Customs seeks big brother powers


A proposal giving New Zealand Customs powers to compel anyone to provide passwords and encryption keys to their electronic devices is another step towards a surveillance society and should be strongly resisted, Labour’s ICT spokesperson Clare Curran said today.

“There are existing powers in search and surveillance law and other legislation which provide compulsion to disclose a password if someone passes through Customs and is under suspicion.

“This is another example of New Zealand falling into line with its five eyes partners, the US, Australia, Canada and the UK and is another step towards the erosion of civil liberties and privacy.

“It’s also a disturbing new piece of evidence that encryption as a business model is under threat.

“In January, UK Prime Minister David Cameron’s suggestion that a new Tory government would ban messaging apps that use encryption was described by the international tech industry and security experts as ‘living in cloud cuckoo land’ with a massive detrimental effect on the IT industry.

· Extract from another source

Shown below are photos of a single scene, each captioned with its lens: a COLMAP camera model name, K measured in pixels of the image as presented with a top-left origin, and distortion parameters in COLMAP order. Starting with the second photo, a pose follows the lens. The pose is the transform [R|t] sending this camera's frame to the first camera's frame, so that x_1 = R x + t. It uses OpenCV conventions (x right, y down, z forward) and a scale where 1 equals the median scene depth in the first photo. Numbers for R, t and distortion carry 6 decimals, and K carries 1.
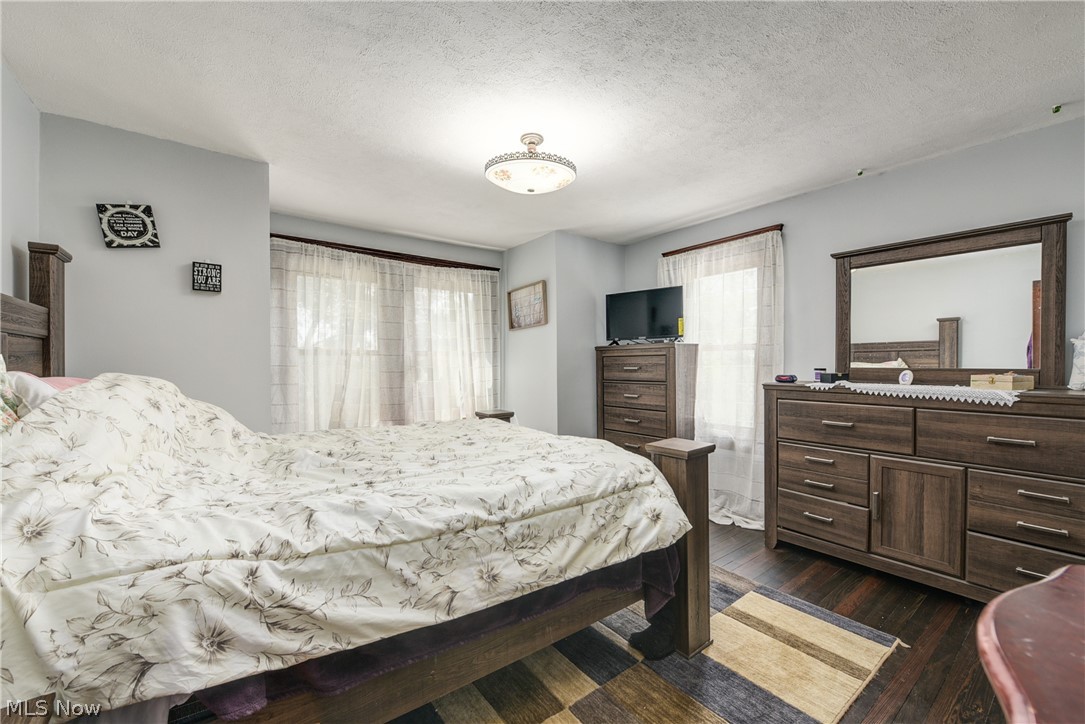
lens RADIAL K [[434.8, 0, 540.9], [0, 434.8, 366.1], [0, 0, 1]] dist [-0.002109, -0.000350]
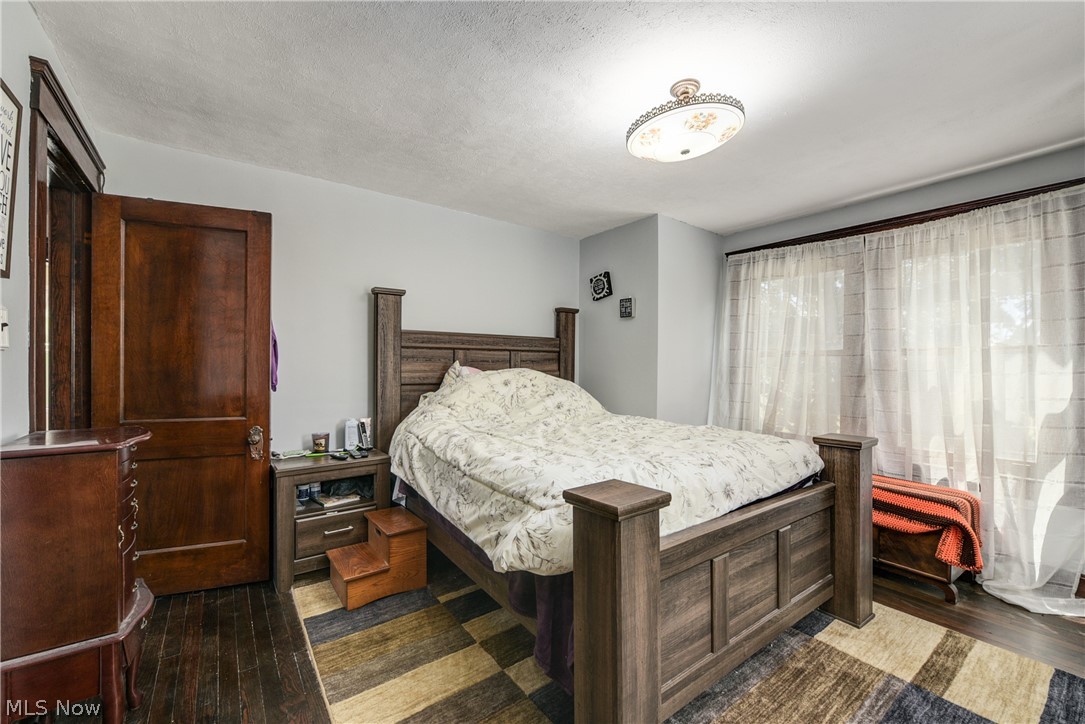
lens RADIAL K [[434.8, 0, 540.9], [0, 434.8, 366.1], [0, 0, 1]] dist [-0.002109, -0.000350]
pose [[-0.003681, 0.006202, -0.999974, 0.994449], [-0.012527, 0.999902, 0.006248, -0.007290], [0.999915, 0.012550, -0.003602, 0.922106]]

“In New Zealand it could lead to stifling innovation of new businesses which provide encryption services and even dissuade people from travelling to a country with such draconian laws,“ says Clare Curran.

“It is over the top and unwarranted. If the law already provides for the requirement to provide passwords and encryption keys when someone is under suspicion. Why does Customs need wholesale powers to compel all travellers?”